Overview and micro-CT imaging evaluation of calvarial bone defects of animal study (rat). (a) Outline of the experimental design of rat calvarium. Bone trephine defects (5 ​mm in diameter critical-size) were made at the bilateral calvarium. (b) Calvarial bone defects were created, and the scaffold was implanted. (c) New bone formation evaluation of 3D micro-CT image reconstruction at 8 weeks postoperatively. PPX: poly-p-xylylene-based porous scaffold, PPX-hASC-BM: FGF-2/A2-P-treated and hASC accommodated PPX, Control: no scaffold used in trephine defects. (d) Bone volume and mineral density calculated from micro-CT 3D datasets using Amira software, asterisk (∗) indicated statistically significant difference (p ​< ​0.05). No significant difference was found in bone mineral density.

Fig. 6

Representative micro-CT images and histology analyses of calvarial bone regeneration at trephine defects. (HE: hematoxylin and eosin stain; BSP: bone sialoprotein stain; F4/80: F4/80 antibody stain for macrophage markers). (a) No scaffold was used in the bone window at 8 weeks postsurgery. Micro-CT image showed the bone formed along the peripheral margin of the bone cavity wall. Mature laminar bone (LB) formed at the bottom of the bony cavity. Osteocytes (OCs) were clearly shown in woven bone. Fibrous connective tissue (CT) with hemorrhage was found at the margin of the bone cavity. Brain tissue (∗asterisk) at the bottom of the picture. BSP staining showed osteoblasts making bone in the bone marrow and along the woven bone. Few macrophages were detected (red arrows). (b) Nonfunctionalized pure PPX scaffold used in a bone window at 8 weeks postsurgery. The micro-CT image showed that new mineralized bone deposition occurred in the middle and peripheral areas of the trephine defect. Lamellar bone (LB) formed on the borders. Newly mineralized bone matrix (M) and bone marrow (BM) filled in the center.

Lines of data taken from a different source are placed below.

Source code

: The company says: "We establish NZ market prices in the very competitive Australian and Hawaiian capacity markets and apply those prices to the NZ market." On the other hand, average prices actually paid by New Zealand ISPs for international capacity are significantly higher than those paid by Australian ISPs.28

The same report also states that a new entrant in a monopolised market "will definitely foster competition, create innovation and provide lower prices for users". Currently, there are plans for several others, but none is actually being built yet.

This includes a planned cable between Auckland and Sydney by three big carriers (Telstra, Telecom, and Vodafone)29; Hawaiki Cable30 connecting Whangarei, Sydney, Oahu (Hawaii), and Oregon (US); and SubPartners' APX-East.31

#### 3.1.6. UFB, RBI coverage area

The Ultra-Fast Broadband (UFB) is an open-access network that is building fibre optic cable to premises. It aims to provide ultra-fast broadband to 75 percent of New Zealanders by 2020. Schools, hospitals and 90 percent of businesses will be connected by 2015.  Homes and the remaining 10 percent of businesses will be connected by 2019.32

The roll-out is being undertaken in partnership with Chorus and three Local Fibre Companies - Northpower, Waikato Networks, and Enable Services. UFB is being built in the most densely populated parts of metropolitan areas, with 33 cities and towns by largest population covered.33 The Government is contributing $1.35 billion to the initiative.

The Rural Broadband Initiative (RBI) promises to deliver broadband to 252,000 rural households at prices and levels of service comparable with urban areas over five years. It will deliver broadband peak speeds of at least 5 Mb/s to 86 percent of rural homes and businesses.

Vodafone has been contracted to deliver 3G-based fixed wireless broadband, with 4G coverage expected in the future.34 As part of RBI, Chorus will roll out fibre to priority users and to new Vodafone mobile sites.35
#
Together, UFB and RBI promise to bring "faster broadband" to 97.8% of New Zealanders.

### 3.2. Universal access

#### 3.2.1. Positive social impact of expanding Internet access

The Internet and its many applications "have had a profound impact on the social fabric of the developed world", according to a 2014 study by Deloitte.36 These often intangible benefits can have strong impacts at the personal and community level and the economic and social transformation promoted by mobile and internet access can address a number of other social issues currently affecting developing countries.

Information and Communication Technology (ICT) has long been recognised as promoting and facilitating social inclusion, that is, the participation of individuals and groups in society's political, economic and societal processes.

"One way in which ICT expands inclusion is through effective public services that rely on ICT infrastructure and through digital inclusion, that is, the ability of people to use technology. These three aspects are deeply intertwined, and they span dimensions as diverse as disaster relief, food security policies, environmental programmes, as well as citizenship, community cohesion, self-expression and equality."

Red blood cells in capillaries (black arrow) formed in BM. Groups of osteoclasts were noted (white arrows). Promyelocytes and myelocytes were found in the bone marrow. Osteoclasts and osteoblasts surrounded a new bone matrix (NB). No inflammatory cell infiltration was observed (F4/80 detection) at this stage. (c) Proposed living cell- and bioactive molecule-loaded scaffolds (PPX-hASC-BM) used in the bone window at 8 weeks postsurgery. Micro-CT images showed new bone tissue formed in the middle of the trephine defect. More mature bone formed along the peripheral area of the bone cavity. A Haversian canal (black arrow) was formed in trabecular bone. Furthermore, numerous osteoprogenitor cells and collagen (∗asterisk) were observed between new bones in which osteocytes were lining. An intense reaction was observed between trabecular bones stained for BSP. A fragment of the PPX scaffold (red arrowheads) was surrounded by preosteoblasts (blue arrow) and osteoprogenitor cells (green arrow). No macrophage or lymphocyte/plasma cell infiltration was found (F4/80 detection).